Male erectile dysfunction ("ED") is described as the inability to attain and maintain an erection sufficient for sexual intercourse. In essence, the penis has insufficient or inadequate blood supply and the causes may be due to physiological impairment, psychological factors, or a combination of the two.

Conservative estimates suggest that 31 million men in the U.S. are affected, and more than 140 million men worldwide. The current ED treatment market is estimated at $1.6 billion and is projected to expand to $3.9 billion by year 2005.

The Alprox-TD alprostadil cream incorporates alprostadil (or prostaglandin E1), an off-patent drug that is well recognized for treating ED, with the NexACT technology. NexMed announced positive top-line results from its two pivotal Phase 3 studies of Alprox-TD cream treatment for erectile dysfunction ("ED"). The clinical data indicated that the three dose levels of Alprox-TD tested were effective over placebo in each study and in the combined analysis of the two studies.

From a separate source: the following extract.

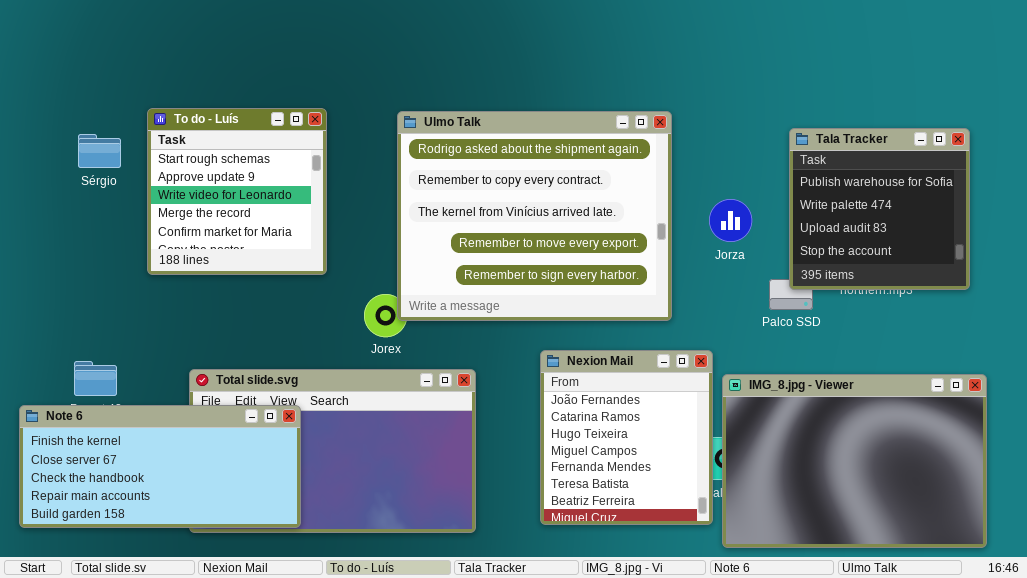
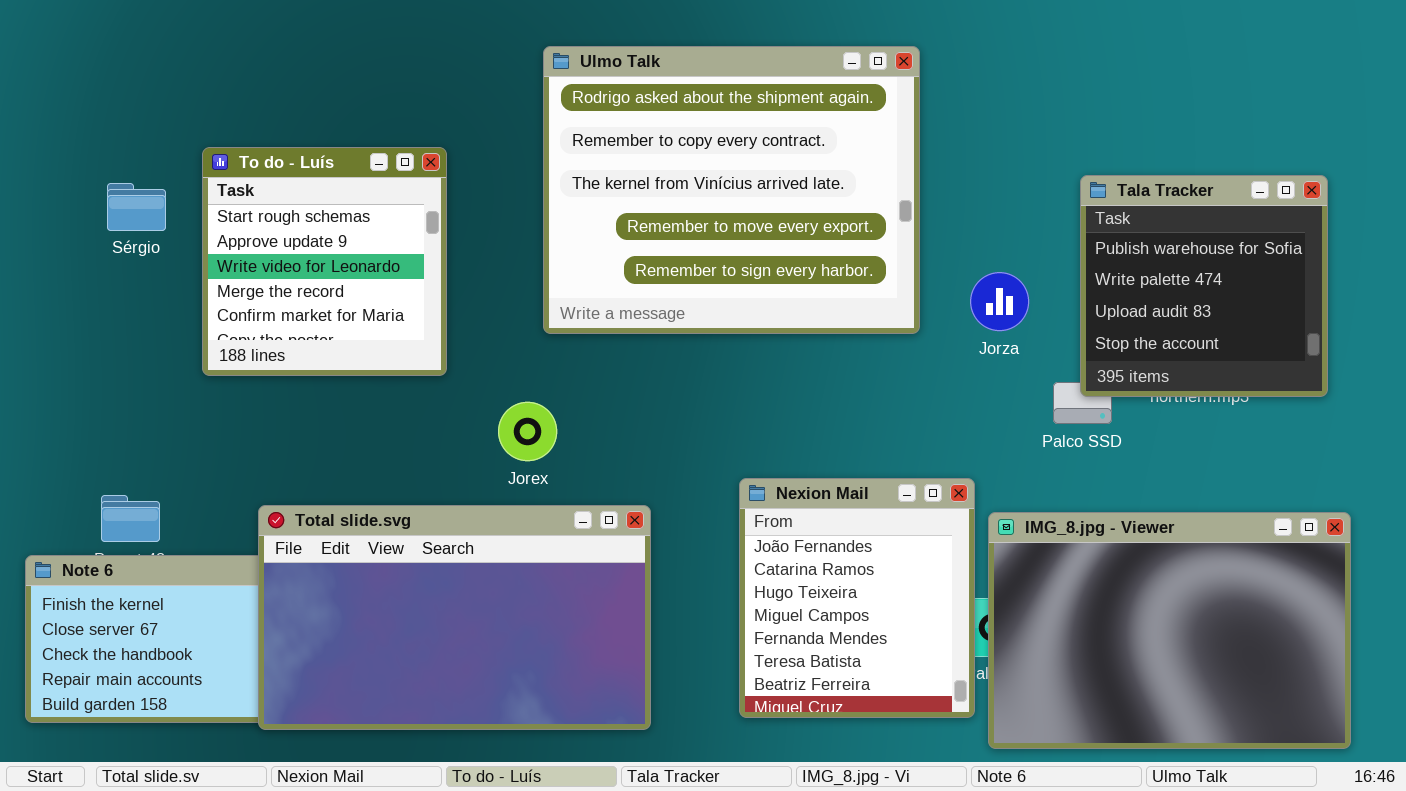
Ulmo Talk: [397,111,672,321] -> [543,46,920,334], moved
Total slide.svg: [189,369,476,533] -> [258,505,651,730], raised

All doses showed a highly significant (p= 0.001 or p 0.001) increase in Erectile Function Domain scores using the International Index of Erectile Function (IIEF), the gold standard for measuring efficacy in ED products. The side effects reported were mostly mild to moderate, localized and transient. The overall discontinuance rate due to side effects was less than 4%.

Over 1,700 patients with mild to severe ED were enrolled in the two pivotal Phase 3 studies. The studies, conducted at 85 US research clinics, were randomized, double-blind, placebo-controlled, and were designed to confirm the efficacy and safety of Alprox-TD in patients with mild to severe ED. Alprox-TD incorporates alprostadil with NexMed's patented NexACT technology. The studies included patients who had not previously taken ED medications as well as patients who had little or no success with the currently approved oral medications for ED. Many of these patients also had diabetes, prostatectomies, hypertension and other serious medical conditions.

NexMed, Inc. (Nasdaq: NEXM), a developer of innovative topical treatments based on its proprietary drug delivery technology, announced that Alprox-TD^®, its proprietary cream treatment for erectile dysfunction ("ED") was launched in Hong Kong under the trademark Befar^®. NexMed has been selling in China since July 2001. In November 2001, NexMed and its Asian licensee filed a New Drug Application with the Health Sciences Authority for approval to market Befar^® in Singapore.

Befar^® incorporates alprostadil, a drug well recognized for treating ED, with the NexACT^® transdermal delivery technology. Befar^® is manufactured in China and marketed in China and Hong Kong by NexMed's Asian licensee. NexMed receives royalty payments and payments for manufacturing supplies from its Asian licensee. In clinical studies conducted in China, Befar^® exhibited two advantages over the currently marketed oral ED medication- faster onset time and minimal side effect profile.

In the U.S., NexMed is conducting its Phase 3 clinical development programs for Alprox-TD^®. The multi-center trials will enroll up to 2,500 patients with mild to severe ED. NexMed has completed a Phase 2 multi-center take home study with its Femprox^® topical treatment for female sexual arousal disorder ("FSAD").